Ambiente

Nuove piante colonizzano, per fortuna, i terreni lasciati scoperti dalla fusione dei ghiacciai

Uno studio del Parco Nazionale Gran Paradiso e dell’Università di Torino, rivela che le specie colonizzatrici popolano i “nuovi” spazi a gran velocità. A tutto vantaggio della stabilità dei terreni

Che i ghiacciai alpini si stiano ritirando a ritmi più che preoccupanti è cosa nota. Cosa succede nelle aeree lasciate libere dai ghiacci forse meno. Ma anche qui si parla di ritmi folli.

Il Parco Nazionale Gran Paradiso in collaborazione con l’Università di Torino sta portando avanti un interessante studio sulle specie vegetali che stanno colonizzando le aree lasciate libere dal ritiro dei ghiacciai. Queste piante, di varie specie vegetali, si appropriano dei nuovi spazi e consolidano il detrito appena liberato dai ghiacciai. Proprio questa loro capacità di stabilizzazione del terreno instabile lasciato dal ghiacciaio e prevenzione delle erosioni dello stesso, rende la ricerca su queste piante importantissima.
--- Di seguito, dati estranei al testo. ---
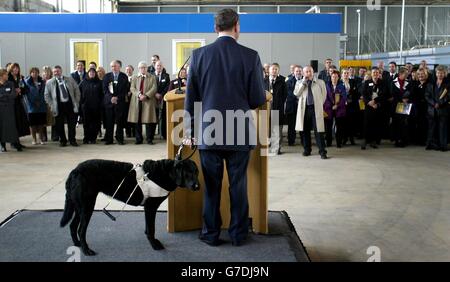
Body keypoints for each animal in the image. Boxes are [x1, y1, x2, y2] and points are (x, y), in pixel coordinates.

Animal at [59, 159, 199, 256]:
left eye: (197, 172)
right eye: (188, 172)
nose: (197, 186)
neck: (164, 173)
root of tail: (74, 171)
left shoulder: (148, 208)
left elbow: (148, 228)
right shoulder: (150, 207)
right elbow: (151, 229)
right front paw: (154, 245)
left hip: (80, 206)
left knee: (72, 226)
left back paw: (77, 245)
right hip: (87, 205)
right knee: (80, 230)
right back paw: (86, 250)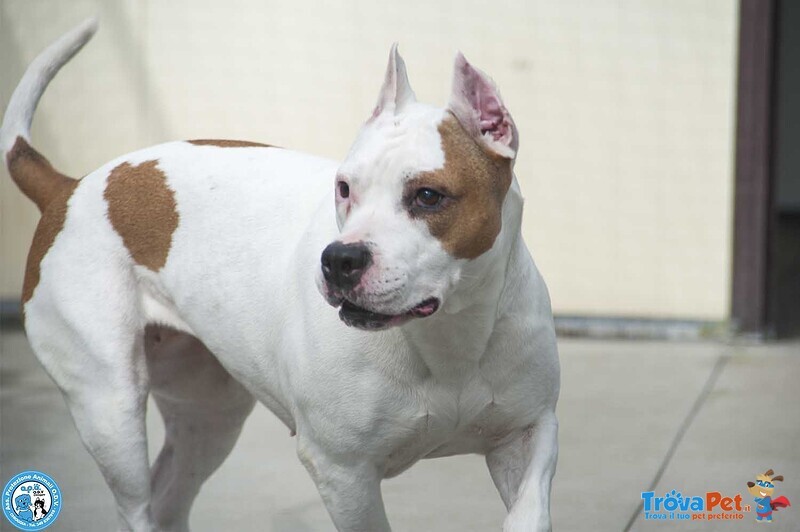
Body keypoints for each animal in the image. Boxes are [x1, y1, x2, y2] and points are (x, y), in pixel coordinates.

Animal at [3, 18, 560, 528]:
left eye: (428, 196)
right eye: (344, 188)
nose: (339, 260)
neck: (450, 334)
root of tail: (69, 187)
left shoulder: (527, 438)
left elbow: (528, 512)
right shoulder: (343, 472)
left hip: (210, 413)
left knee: (170, 496)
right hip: (110, 410)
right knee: (138, 502)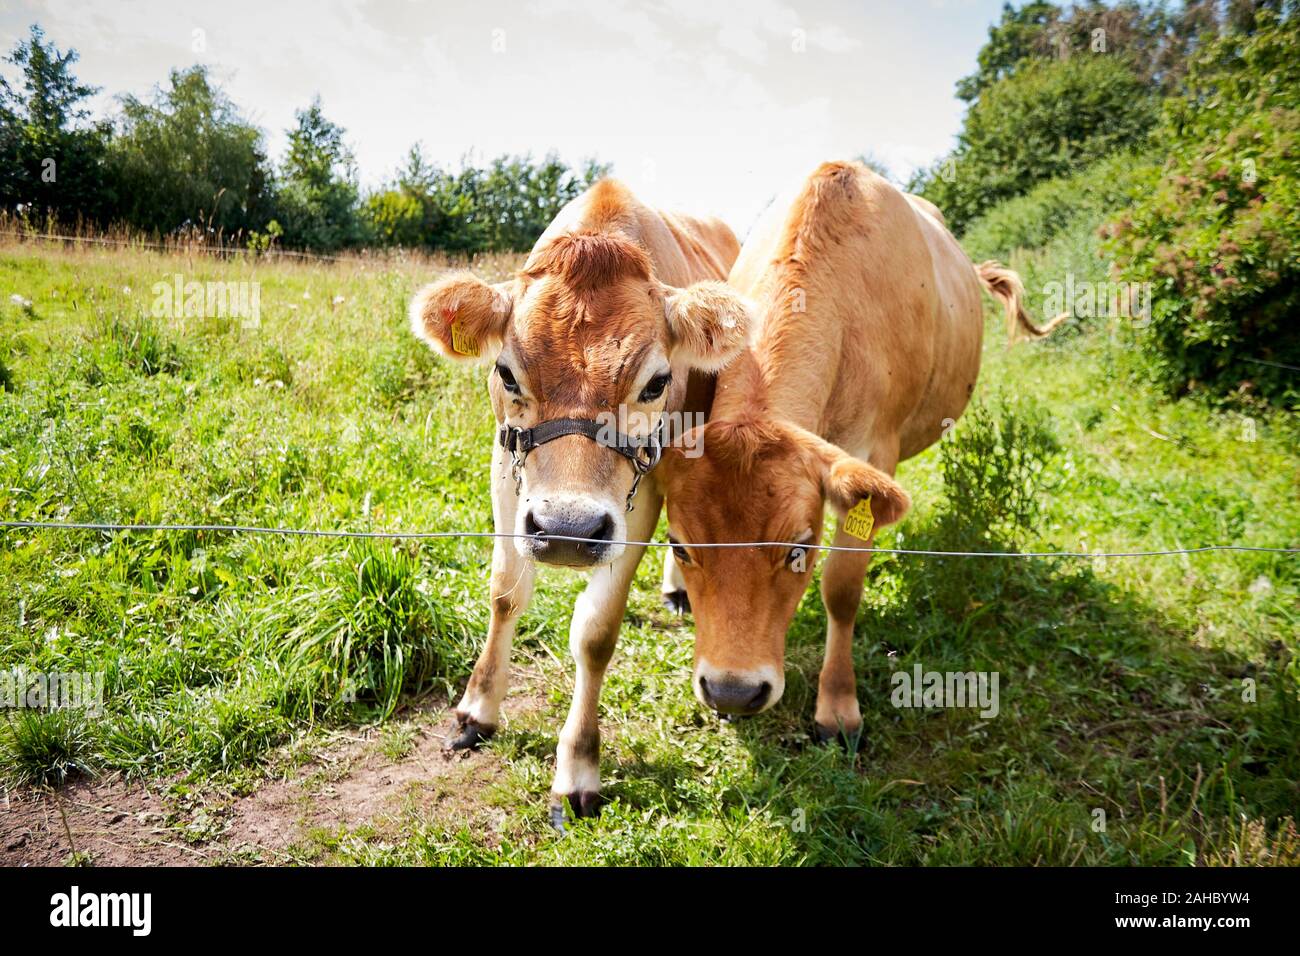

Nell’ultimo studio appena pubblicato sul Botanical Journal of the Linnean Society, la rivista scientifica della Oxford University press – Parco e Università hanno esaminato due aeree deglacializzate nella val di Cogne e in val di Rhêmes. Il risultato di queste prime analisi è sorprendente: le specie colonizzatrici sono tantissime e popolano i terreni lasciati liberi a una velocità fino anche a 45 volte più alta dei modelli previsionali.

Ma perché questo dato è così interessante? Il Parco spiega in una nota che “se le piante si insediano velocemente, possono aiutare a ridurre i rischi di colate detritiche e alluvioni. Al contrario, se il processo di colonizzazione è lento o non avviene, il detrito lasciato dal ghiacciaio rimane vulnerabile e questi rischi aumentano”.

Insomma, in questo caso la colonizzazione sembra qualcosa di molto positivo ma sicuramente è necessario proseguire con ricerche e monitoraggi,  come spiegano il botanico Andrea Mainetti e il professore Michele Lonati: “i risultati di questo studio non solo migliorano la comprensione delle dinamiche ecologiche in risposta al riscaldamento globale, ma sottolineano anche l’importanza di un monitoraggio continuo e di lungo termine per guidare le strategie di conservazione in un’area così rilevante come il Parco Nazionale Gran Paradiso.”